Vitti, the co-founder of Mobile Spinach, admits that there have been some customer service issues, but blames them on confusion in the coupon marketplace.
"This space is getting crowded," he said. "There's just so much confusion. Sometimes merchants don't remember what they've agreed to."
That's his explanation for Dworsky's issue at the Chinese restaurant.
“I personally had a conversation with the owner of Rose's Chinese Restaurant and he apologizes for this confusion and so do we,” he said.
A worker who answered the phone at Rose’s said the owner wasn’t present and declined to comment.
Vitti said the rash of San Francisco complaints was the result of a short-term experiment that involved offering deals for sale before they'd been arranged with a merchant. The company later ditched the idea, he said.
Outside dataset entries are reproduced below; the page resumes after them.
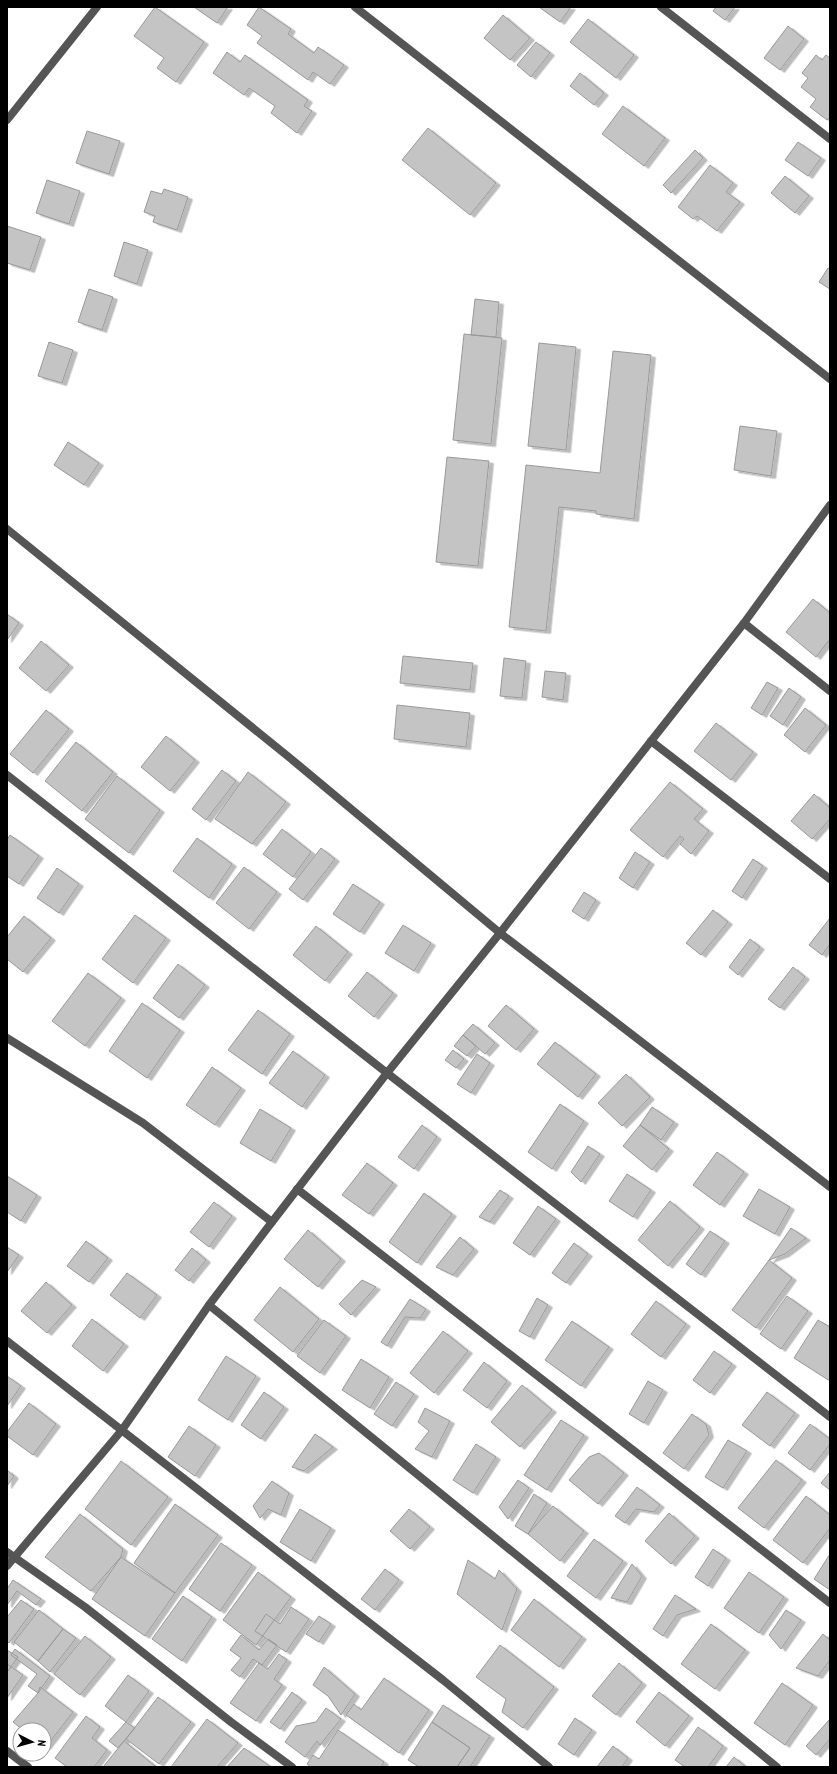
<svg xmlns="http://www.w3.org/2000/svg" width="837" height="1774" font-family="'PT Sans Narrow',sans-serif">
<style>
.building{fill:#c4c4c4;stroke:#999;filter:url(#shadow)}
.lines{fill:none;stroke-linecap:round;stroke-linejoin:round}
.minor{stroke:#555;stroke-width:8}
.tertiary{stroke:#555;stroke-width:8}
</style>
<defs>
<filter id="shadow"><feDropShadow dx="4.5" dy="2.5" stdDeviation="0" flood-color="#0004"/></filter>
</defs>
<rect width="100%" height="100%" fill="#fff"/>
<path class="building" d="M155 7 204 42 176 82 157 68 164 58 134 36Z
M194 7H228L217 23Z
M259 7 291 29 288 34 314 53 318 47 344 65 330 84 313 72 308 80 257 43 262 36 247 25Z
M539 7H571L560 22Z
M716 7H735L725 20 713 11Z
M503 15 530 38 510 60 484 38Z
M588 19 634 55 616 78 570 42Z
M788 26 804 39 780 70 764 58Z
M536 42 550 53 531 77 517 65Z
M227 52 240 62 245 55 308 100 304 106 312 111 297 133 271 113 275 106 249 88 244 95 213 73Z
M816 55 822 60 826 55 830 58V117L827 120 810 107 816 99 801 87 808 78 802 73Z
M580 73 604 93 594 105 570 86Z
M623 106 665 138 644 166 602 134Z
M428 128 496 183 470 215 402 160Z
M87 131 120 141 109 174 76 163Z
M798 142 821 158 808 176 785 160Z
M695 150 703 158 671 193 663 185Z
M710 165 733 183 726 192 740 202 717 231 697 216 693 219 678 207Z
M785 176 809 196 795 213 771 193Z
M47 180 80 191 69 224 36 213Z
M164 189 188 197 177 230 153 222 155 216 144 212 151 191 162 194Z
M7 226 41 237 30 270 7 263Z
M124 242 148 250 137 284 114 276Z
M828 268 830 269V289L819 282Z
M89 289 113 297 102 330 78 322Z
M475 299 499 302 496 337 471 335Z
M464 334 502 338 491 444 453 440Z
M49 342 73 350 62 383 38 376Z
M539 343 576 347 566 450 528 446Z
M613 351 651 355 634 519 596 514V511L559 507 546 631 509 627 526 465 600 473Z
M740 426 777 431 771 476 734 470Z
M68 442 99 463 84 485 54 465Z
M447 457 489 461 478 566 436 562Z
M813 599 830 613V639L816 657 786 632Z
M7 614 19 623 7 640Z
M41 641 69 665 46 691 19 668Z
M403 656 473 663 470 690 400 683Z
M504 658 526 661 522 698 500 696Z
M545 671 566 673 563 700 542 697Z
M767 682 778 688 762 715 751 708Z
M789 688 801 697 783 725 770 716Z
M397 705 470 713 466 747 394 739Z
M805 708 826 725 805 752 784 735Z
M46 710 69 729 33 773 10 754Z
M716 723 753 752 731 780 694 751Z
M166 736 195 760 170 791 141 767Z
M76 742 113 772 82 811 45 781Z
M222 770 236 781 206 820 192 809Z
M248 772 286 802 252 844 215 819Z
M117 776 160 810 129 853 85 819Z
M670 782 703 809 694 819 709 831 691 854 680 844 684 839 680 836 663 857 630 830Z
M814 794 830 808V819L812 839 791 821Z
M282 829 311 852 293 877 263 854Z
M10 835 39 856 19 884 7 876V840Z
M197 838 232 864 209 898 173 871Z
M321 848 335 859 303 900 289 889Z
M635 852 650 862 633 888 619 878Z
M753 859 763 866 742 898 732 891Z
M244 867 277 892 249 929 216 903Z
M57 868 79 884 59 913 37 898Z
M353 884 380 902 360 932 333 914Z
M584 892 596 900 584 919 572 911Z
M713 910 728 922 701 955 686 943Z
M135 915 166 938 133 983 102 959Z
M24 916 51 938 23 972 7 959V937Z
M830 918V944L822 955 809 945Z
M403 925 431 943 414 971 385 953Z
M316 926 348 952 325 981 293 955Z
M750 939 760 947 738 975 729 967Z
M178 964 205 985 179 1018 153 998Z
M793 967 805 977 780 1008 768 999Z
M367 972 393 993 374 1017 348 996Z
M88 973 121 998 85 1046 52 1021Z
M142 1003 180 1030 147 1078 109 1051Z
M506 1005 534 1029 516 1050 488 1026Z
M258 1010 290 1034 262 1074 228 1050Z
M473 1024 495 1043 485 1054 463 1035Z
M463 1035 476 1046 467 1056 454 1046Z
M555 1042 596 1074 578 1097 537 1064Z
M453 1050 464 1059 456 1068 445 1060Z
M293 1051 325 1075 302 1107 269 1083Z
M477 1054 490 1063 471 1093 457 1084Z
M212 1067 241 1088 215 1125 186 1105Z
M626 1074 650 1097 622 1126 598 1103Z
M560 1104 584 1121 552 1169 528 1152Z
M652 1107 674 1122 661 1140 640 1125Z
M260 1109 291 1128 271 1161 240 1143Z
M422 1125 437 1137 414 1169 398 1157Z
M640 1125 669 1149 652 1170 623 1146Z
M588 1146 600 1154 581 1182 571 1172Z
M717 1152 744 1172 720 1205 693 1185Z
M367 1163 393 1183 369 1214 342 1195Z
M627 1174 651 1190 633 1217 609 1201Z
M7 1176 37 1195 21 1221 7 1212Z
M759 1189 790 1207 775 1234 743 1216Z
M500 1190 509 1196 490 1222 479 1217Z
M424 1193 452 1214 417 1263 389 1242Z
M670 1201 700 1227 668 1266 638 1240Z
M214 1202 232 1216 209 1247 190 1232Z
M538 1206 556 1219 530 1255 513 1243Z
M791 1228 806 1238 785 1254 769 1260Z
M308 1230 341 1259 318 1287 284 1259Z
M710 1231 725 1241 701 1275 686 1264Z
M460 1237 474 1249 453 1275 436 1267Z
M86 1241 108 1258 89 1282 67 1266Z
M574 1243 588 1254 566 1283 552 1273Z
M7 1247 19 1255 7 1272Z
M192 1248 206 1260 189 1281 175 1270Z
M769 1260 792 1278 756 1328 732 1310Z
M127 1273 157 1295 140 1318 110 1295Z
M362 1280 376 1287 351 1315 339 1304Z
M46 1282 72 1305 47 1333 21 1311Z
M280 1287 319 1319 293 1352 254 1320Z
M787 1296 808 1311 781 1349 760 1334Z
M537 1298 548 1305 530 1337 519 1331Z
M410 1299 426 1309 420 1318 405 1317 387 1346 381 1342Z
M656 1301 686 1324 661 1357 631 1334Z
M92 1319 124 1344 103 1371 72 1346Z
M324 1320 346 1336 320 1373 297 1356Z
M818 1320 830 1327V1381L794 1358Z
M572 1321 609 1347 581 1386 545 1360Z
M443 1331 468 1351 434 1393 410 1373Z
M714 1351 732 1364 710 1393 693 1380Z
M226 1356 256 1376 228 1420 198 1400Z
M361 1359 389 1377 370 1408 342 1390Z
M484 1362 507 1381 487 1408 463 1390Z
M7 1376 21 1386 7 1406Z
M648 1381 663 1390 644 1423 629 1414Z
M396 1382 414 1394 392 1426 374 1414Z
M522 1385 552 1410 520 1447 491 1422Z
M264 1392 284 1407 261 1439 241 1425Z
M767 1392 795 1413 770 1446 742 1425Z
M29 1403 56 1424 33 1455 7 1436V1432Z
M425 1408 450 1421 432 1457 415 1449 429 1431 418 1422Z
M692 1414 706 1424 709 1435 684 1469 663 1453Z
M561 1420 584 1435 547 1490 524 1475Z
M810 1424 830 1439V1444L810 1470 788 1453Z
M189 1426 216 1445 195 1476 168 1457Z
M315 1434 333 1447 304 1471 292 1467Z
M728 1440 747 1451 723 1488 705 1477Z
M476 1444 496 1457 473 1493 453 1480Z
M599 1453 624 1473 598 1504 569 1480 589 1457Z
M776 1460 802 1480 764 1528 738 1508Z
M121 1461 168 1497 131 1545 85 1509Z
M7 1470 14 1476 7 1486Z
M830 1472V1490L821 1483Z
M518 1480 529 1488 508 1519 499 1507Z
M272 1481 289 1493 281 1515 268 1509 260 1518 253 1506Z
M637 1487 660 1505 654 1512 636 1509 625 1523 615 1516Z
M534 1494 547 1503 528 1534 515 1526Z
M806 1496 830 1515V1528L803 1563 773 1540Z
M175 1504 218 1535 175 1593 134 1563Z
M553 1506 584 1531 560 1561 528 1534Z
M300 1509 331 1528 311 1561 280 1542Z
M409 1509 430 1527 410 1549 390 1531Z
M669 1513 695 1536 671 1564 645 1541Z
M80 1514 123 1549 121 1557 91 1591 45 1557Z
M594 1539 623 1561 596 1598 567 1576Z
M221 1543 252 1565 220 1611 189 1589Z
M713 1549 726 1558 708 1586 695 1577Z
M830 1554V1590L814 1579Z
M121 1557 175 1593 145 1636 92 1599Z
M468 1560 495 1579 499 1570 517 1589 502 1630 457 1594Z
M632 1564 642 1576 627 1602 611 1598Z
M385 1569 399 1580 375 1610 361 1599Z
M258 1572 291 1597 256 1645 223 1620Z
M749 1572 784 1597 759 1633 724 1608Z
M13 1580 41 1599 36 1605 17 1591 7 1605V1589Z
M675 1595 696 1609 677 1615 663 1636 653 1629Z
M183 1596 212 1617 182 1661 152 1639Z
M534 1599 582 1637 559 1667 511 1630Z
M21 1600 34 1609 9 1643 7 1641V1617Z
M291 1607 309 1619 286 1652 255 1631 266 1614 280 1624Z
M39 1610 63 1629 38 1661 14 1642Z
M786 1610 801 1620 781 1649 769 1635Z
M319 1616 331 1624 319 1642 306 1634Z
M711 1624 745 1650 715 1689 681 1664Z
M63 1629 76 1638 50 1672 38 1661Z
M823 1634 830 1640V1660L818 1676 796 1668Z
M241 1635 259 1650 268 1639 277 1645 262 1665 253 1659 240 1677 231 1670 241 1658 230 1650Z
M85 1636 111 1657 80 1695 54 1674Z
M500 1645 554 1687 523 1728 502 1712 506 1699 476 1677Z
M15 1649 50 1676 38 1693 28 1686 37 1674 11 1655Z
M7 1650 18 1657 8 1671 7 1670Z
M279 1654 287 1660 274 1679 282 1685 256 1721 230 1703 259 1663 268 1669Z
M619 1663 642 1683 616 1715 592 1696Z
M7 1664 23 1675 7 1698Z
M324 1667 355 1694 341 1715 328 1696 313 1685Z
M128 1675 149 1691 126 1722 105 1706Z
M384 1678 429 1710 399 1753 346 1715 354 1704 361 1710Z
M782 1683 813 1705 785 1745 754 1723Z
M40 1687 73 1712 46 1747 44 1746V1730H23L13 1722 38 1693Z
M292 1692 302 1700 280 1729 270 1722Z
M659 1692 689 1716 665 1746 636 1722Z
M158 1697 191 1722 159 1764 126 1739Z
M443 1705 490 1736 470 1767H457L470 1748 432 1722Z
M326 1708 341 1719 320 1745 317 1741 305 1757 285 1742 296 1726 316 1722Z
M86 1716 100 1727 92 1738 107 1750 94 1767H67L55 1758Z
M575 1718 592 1730 574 1755 558 1744Z
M207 1719 238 1743 217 1767H171Z
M829 1720 830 1739 816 1755 806 1746Z
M126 1722 135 1728 118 1748 109 1741Z
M432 1722 470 1748 457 1767H419L408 1760Z
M698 1727 723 1746 708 1767H685L675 1760Z
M338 1730 384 1762 381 1767H311L307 1764 313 1755 319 1759Z
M124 1741 155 1766 154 1767H103Z
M613 1746 628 1758 622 1767H597Z
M244 1748 271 1767H227Z
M734 1757 746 1767H726Z"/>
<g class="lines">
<path class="minor" d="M355 7 830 379
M661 7 830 139
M7 120 97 7
M7 529 290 758 500 933 830 1187
M744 623 830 691
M651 741 830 879
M7 775 387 1073 830 1417
M7 1038 143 1123 272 1222
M297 1189 830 1603
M209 1305 777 1767
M7 1341 443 1680 549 1767
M7 1552 85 1607 231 1722 292 1767
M7 1751 28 1767"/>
<path class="tertiary" d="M7 1566 122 1430 209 1305 272 1222 387 1073 500 933 744 623 830 505"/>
</g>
<rect width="837" height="1774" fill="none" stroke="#000000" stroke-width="16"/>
<g transform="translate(32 1742) rotate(96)"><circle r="19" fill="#ffffff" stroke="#999999"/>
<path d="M0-3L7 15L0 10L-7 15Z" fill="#000000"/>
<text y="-6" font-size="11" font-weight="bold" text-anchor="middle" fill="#000000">N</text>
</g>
</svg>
He attributed the Washington, D.C.,-area complaints to rogue affiliates. Some deals on MobileSpinach.com weren't arranged directly by the Mobile Spinach sales team, but rather by affiliates in a revenue-sharing arrangement.
"There was confusion because the only way to redeem those was for people to make purchases online, and they were walking into the store with those," he said. "Over time we were getting more and more customer support issues, to a point where we are uncomfortable with them. Sometimes these aggregators and deal providers don't have best relationships (with merchants). ... Sometimes you wondered, ‘Who's got the relationship here?' "
So as of Feb. 4, he said, Mobile Spinach has stopped dealing with affiliates and will only promote deals sold directly by its sales force. The number of deals being offered dropped from "thousands to about 400" as a result, he said.
"We are trying to clean up this industry," he said. “There has been many well documented problems in the coupon, gift card and now the deal space with redemption at any size merchant ... even large national retailers.”
He said the full value offer to Creative Cakes was real – “customer acquisition costs,” he said – but added that it is only temporary.
Consumers who feel they've purchased a bad deal from Mobile Spinach should contact the firm for a refund, he said. "We have a refund-anytime, no-questions-asked policy," he said.
Merchants, however, face a slightly trickier proposition. They can refuse to honor any coupon, but that risks irritating a potential customer. Gilbride, the deli owner, said he'd probably honor a coupon brought in by a frequent customer just to avoid a negative interaction.
”I've been in this business 26 years now," he said. "I try not to get frustrated anymore by any of this."